*** Begin section ***
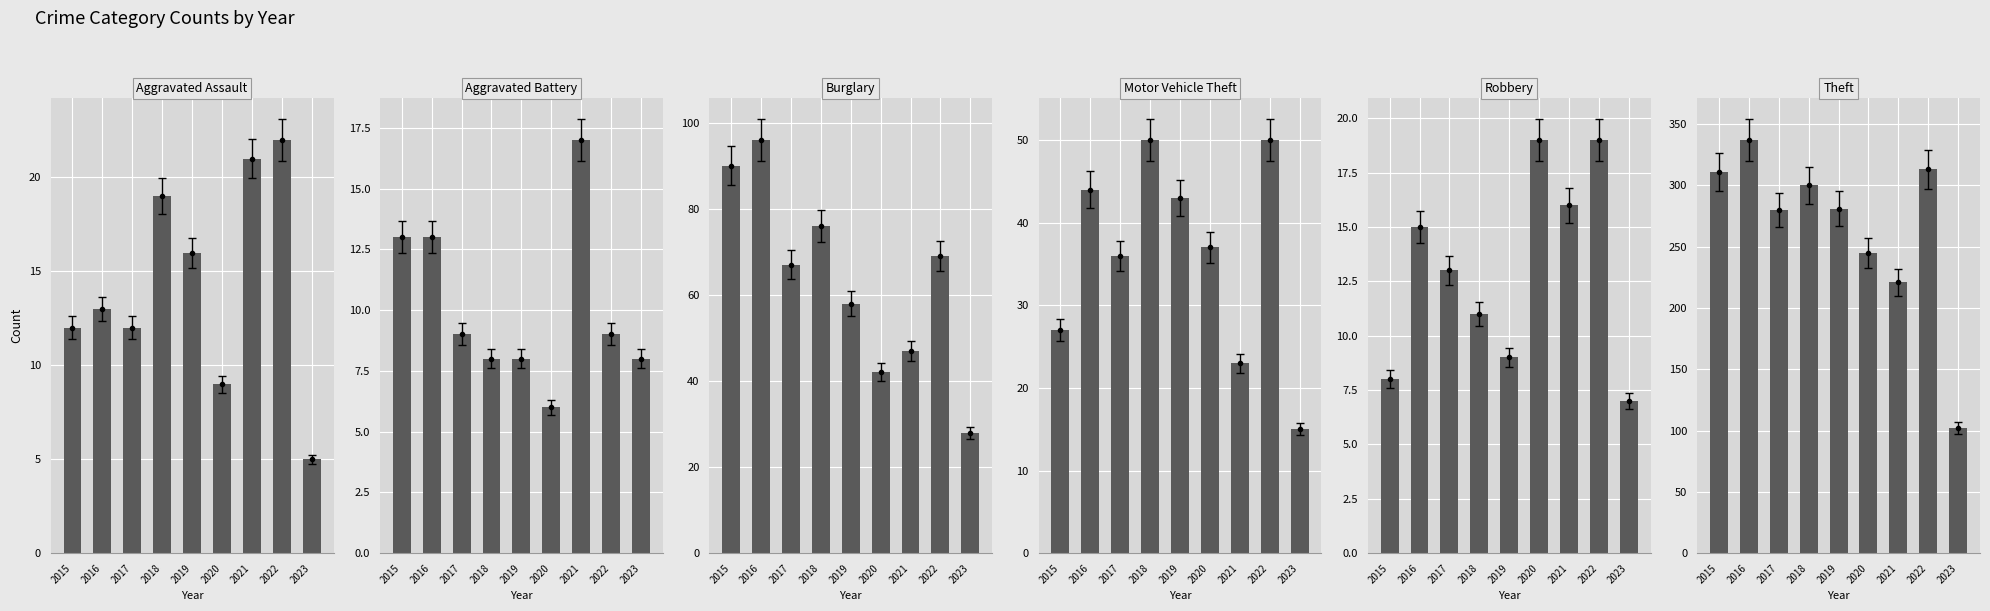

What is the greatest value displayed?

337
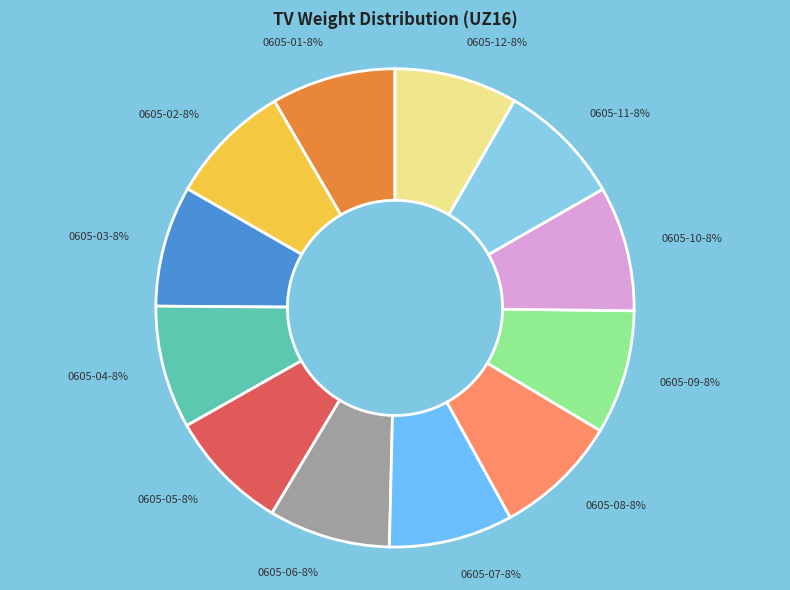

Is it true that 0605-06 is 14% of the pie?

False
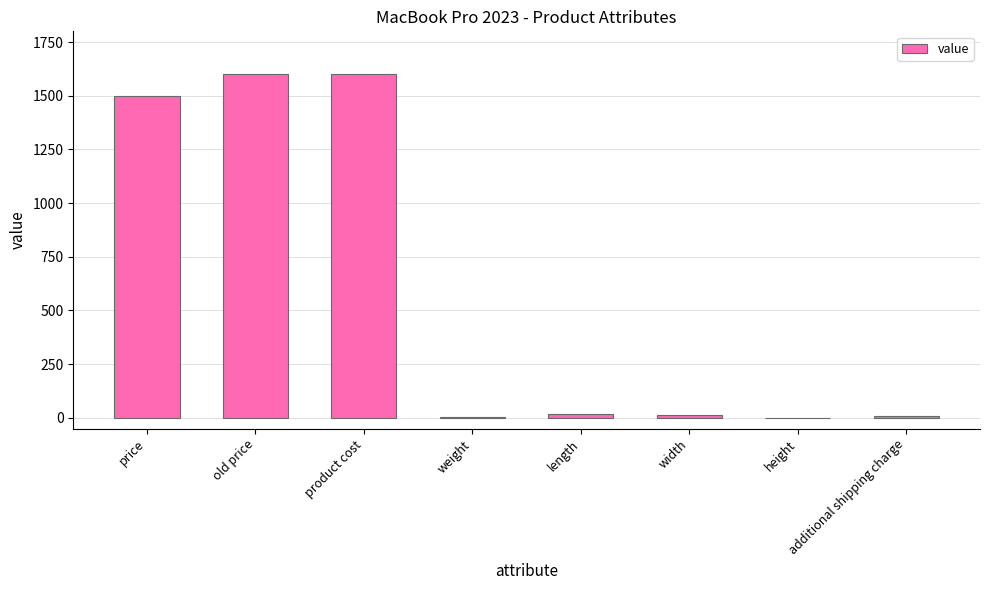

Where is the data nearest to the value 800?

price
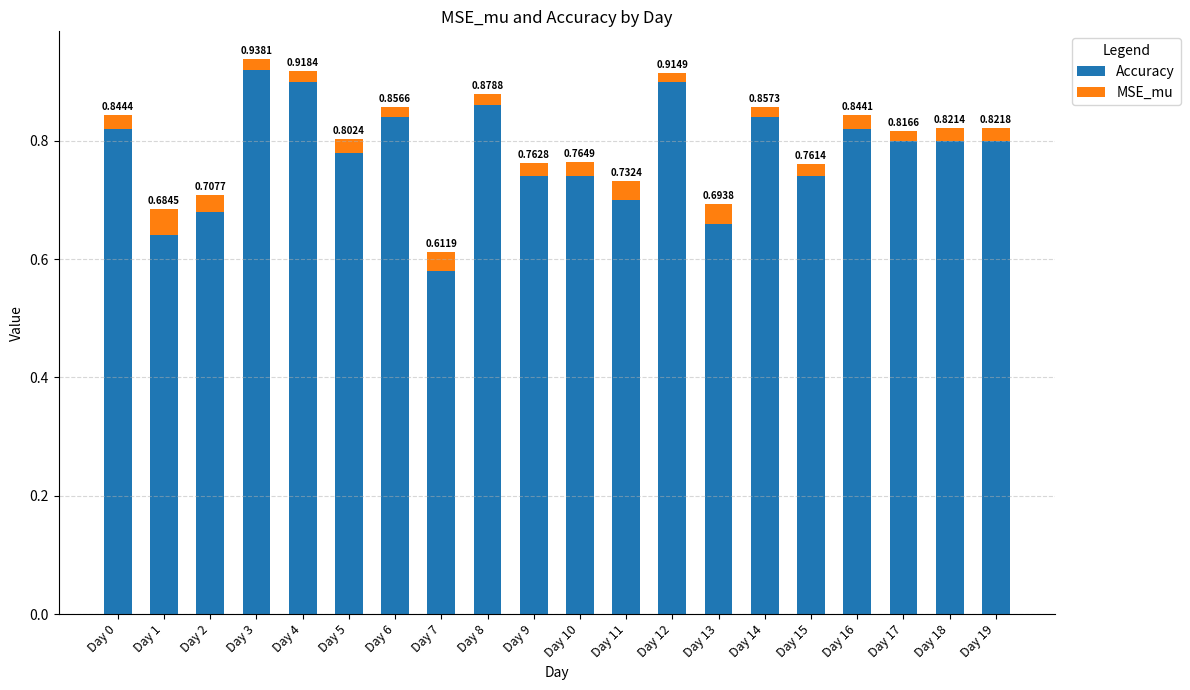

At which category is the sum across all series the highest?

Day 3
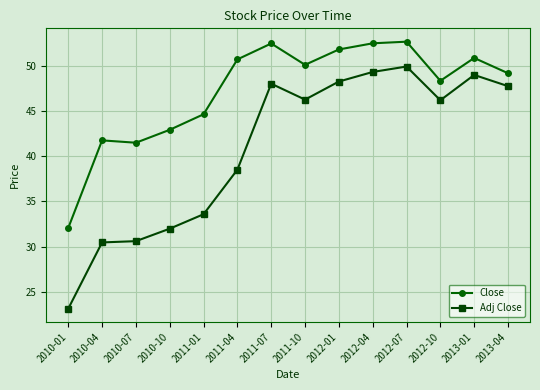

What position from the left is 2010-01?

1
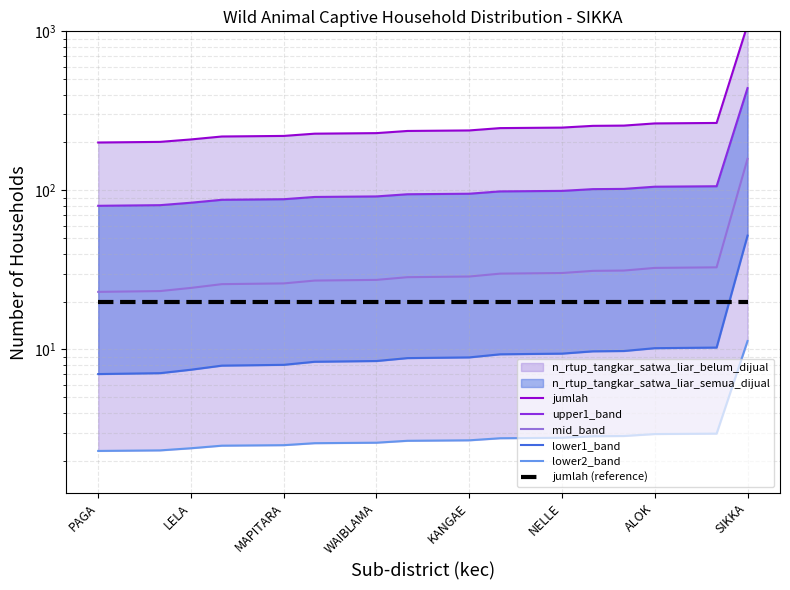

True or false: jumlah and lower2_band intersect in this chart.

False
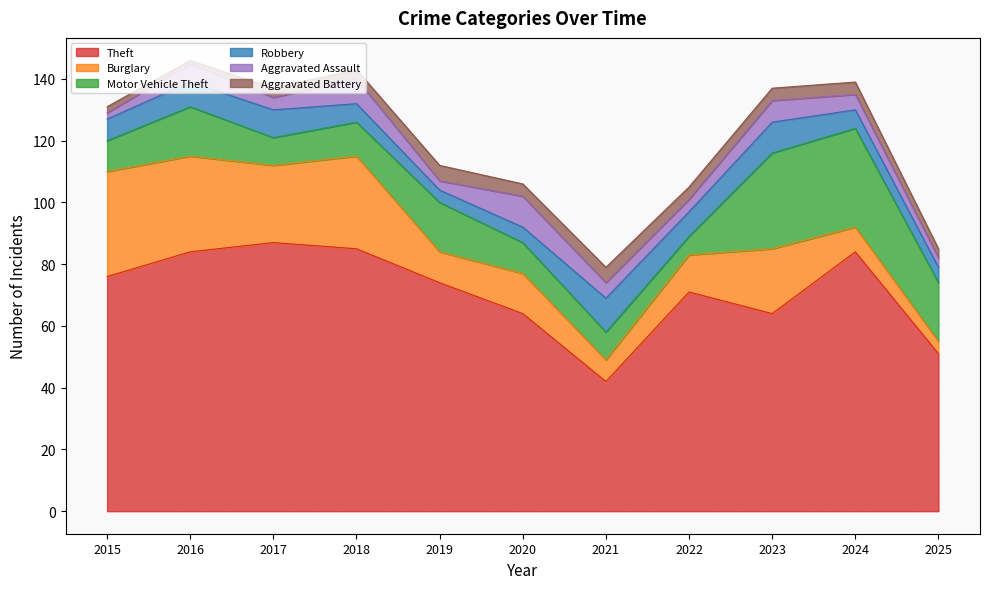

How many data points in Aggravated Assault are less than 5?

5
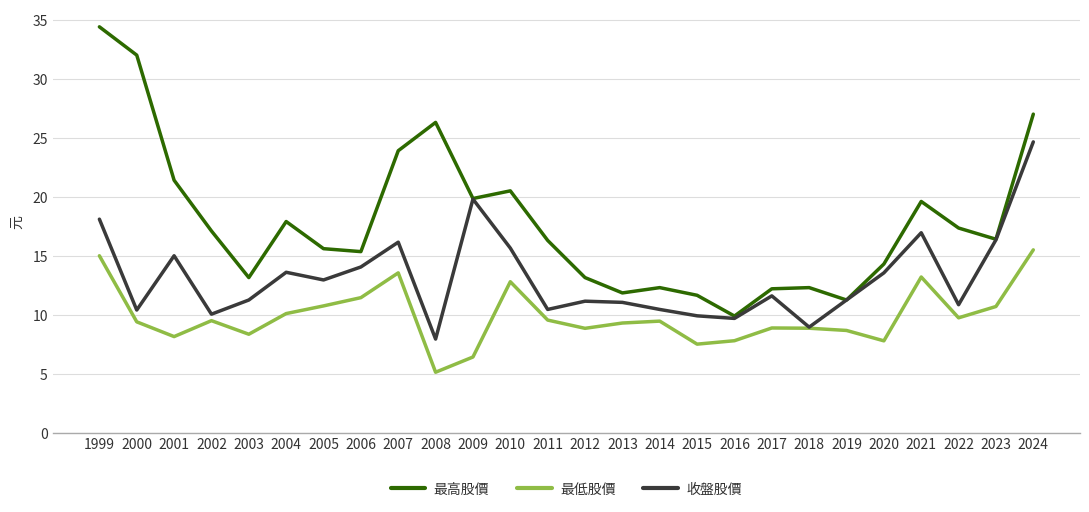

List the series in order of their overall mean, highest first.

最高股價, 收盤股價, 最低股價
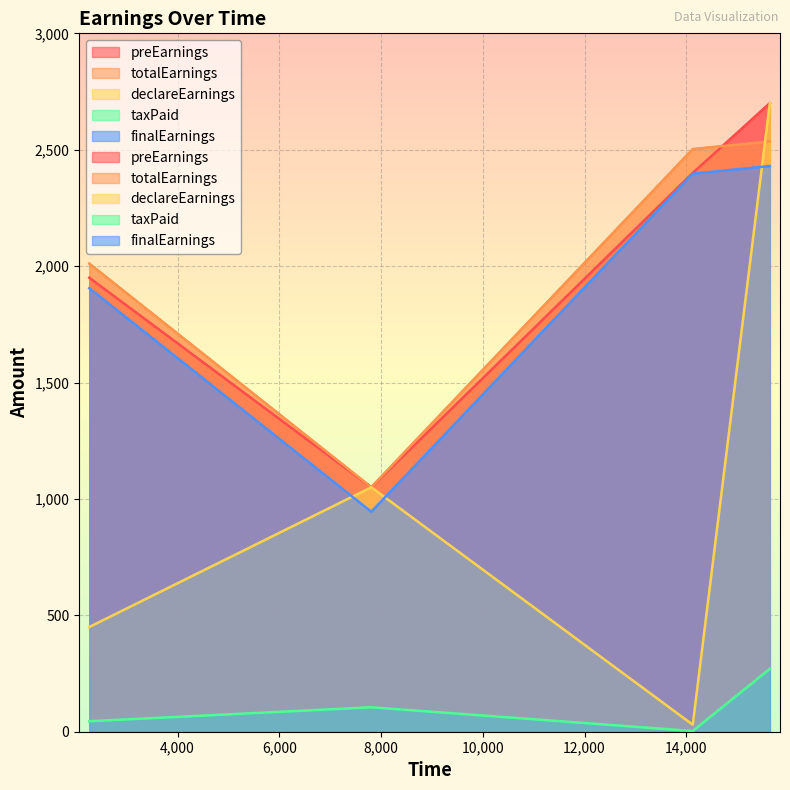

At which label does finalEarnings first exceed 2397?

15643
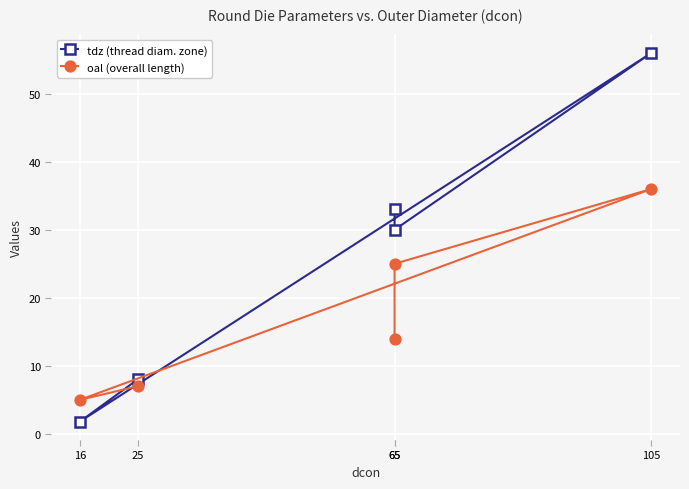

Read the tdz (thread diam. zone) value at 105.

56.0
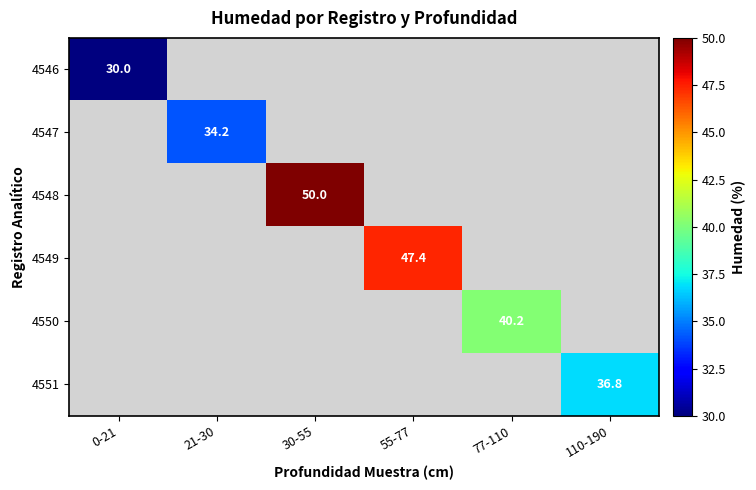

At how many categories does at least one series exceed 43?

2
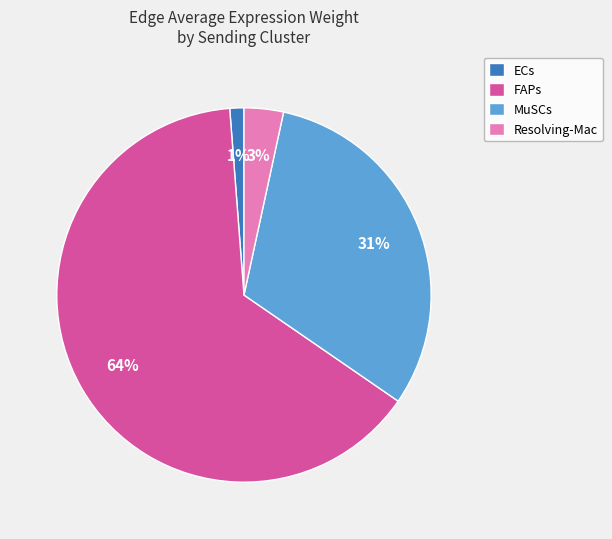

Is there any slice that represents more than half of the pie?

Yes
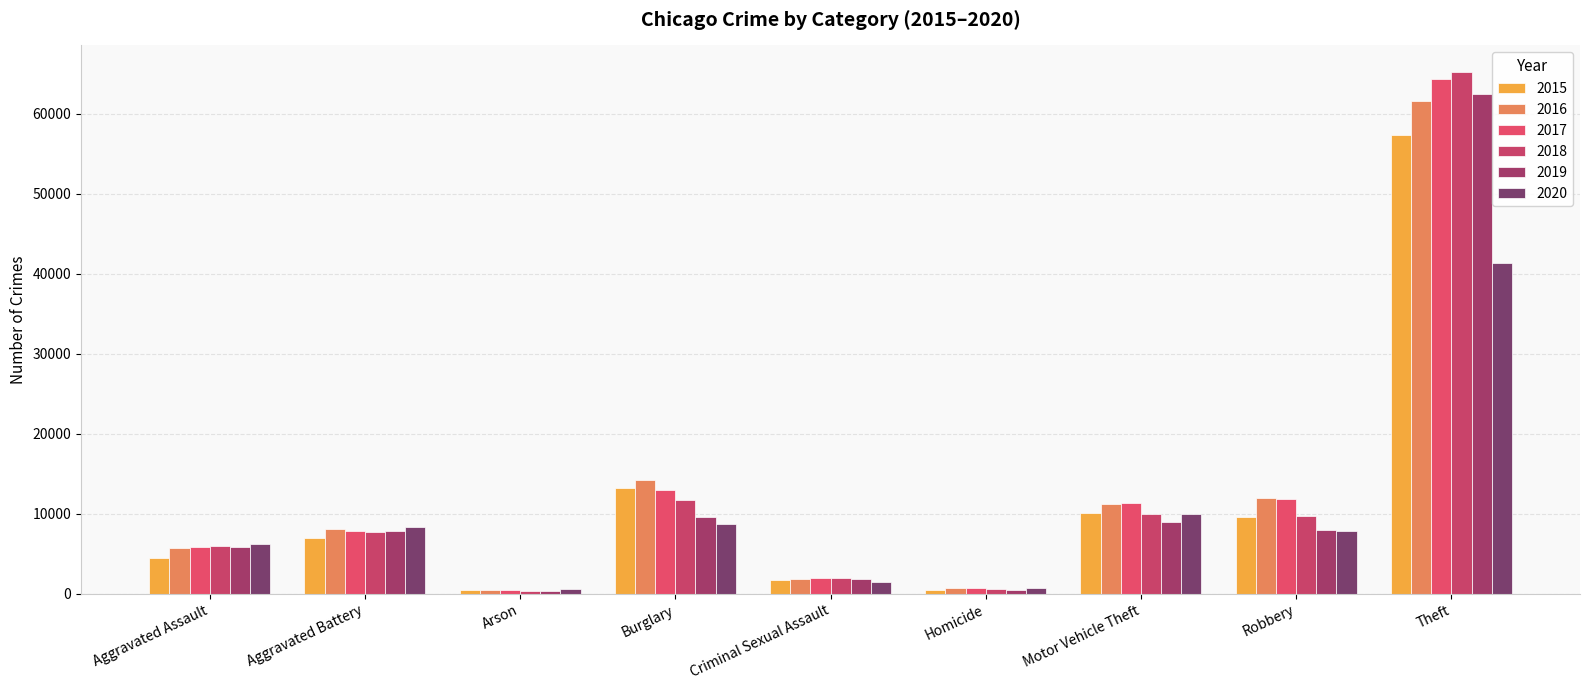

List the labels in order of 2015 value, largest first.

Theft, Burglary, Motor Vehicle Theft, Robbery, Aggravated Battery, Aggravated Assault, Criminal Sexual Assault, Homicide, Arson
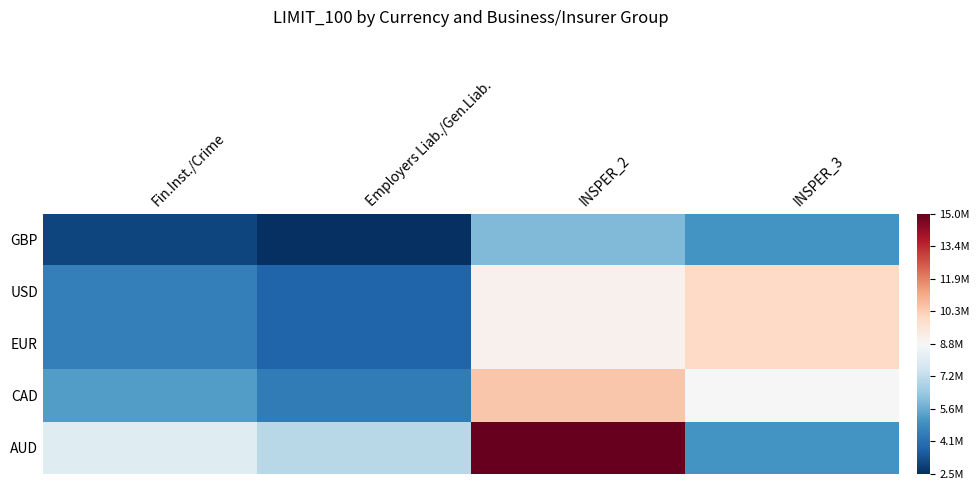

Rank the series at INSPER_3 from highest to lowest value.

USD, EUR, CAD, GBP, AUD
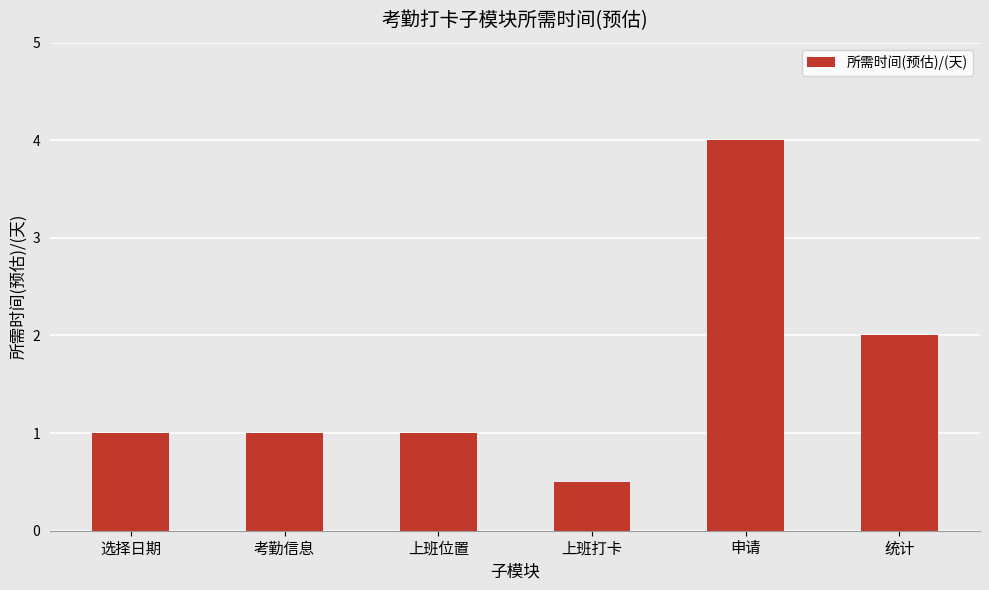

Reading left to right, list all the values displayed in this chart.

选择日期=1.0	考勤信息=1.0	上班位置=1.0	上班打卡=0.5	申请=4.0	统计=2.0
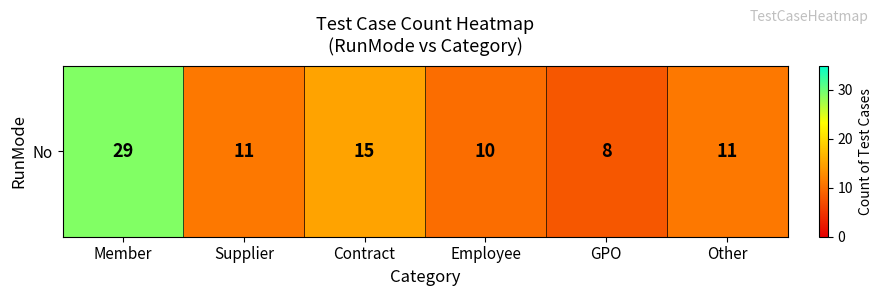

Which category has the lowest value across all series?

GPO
*** End section ***
# [DIRECTIONS]
Could you give the lines from the one containing "Rank the series" through the end of the listing again, both ends included, with "series" replaced by "data series" and nothing else changed? Leave the pictures out.

# [RESPONSE FOR THIS EXERCISE]
Rank the data series at INSPER_3 from highest to lowest value.

USD, EUR, CAD, GBP, AUD

Reading left to right, list all the values displayed in this chart.

选择日期=1.0	考勤信息=1.0	上班位置=1.0	上班打卡=0.5	申请=4.0	统计=2.0

Which category has the lowest value across all data series?

GPO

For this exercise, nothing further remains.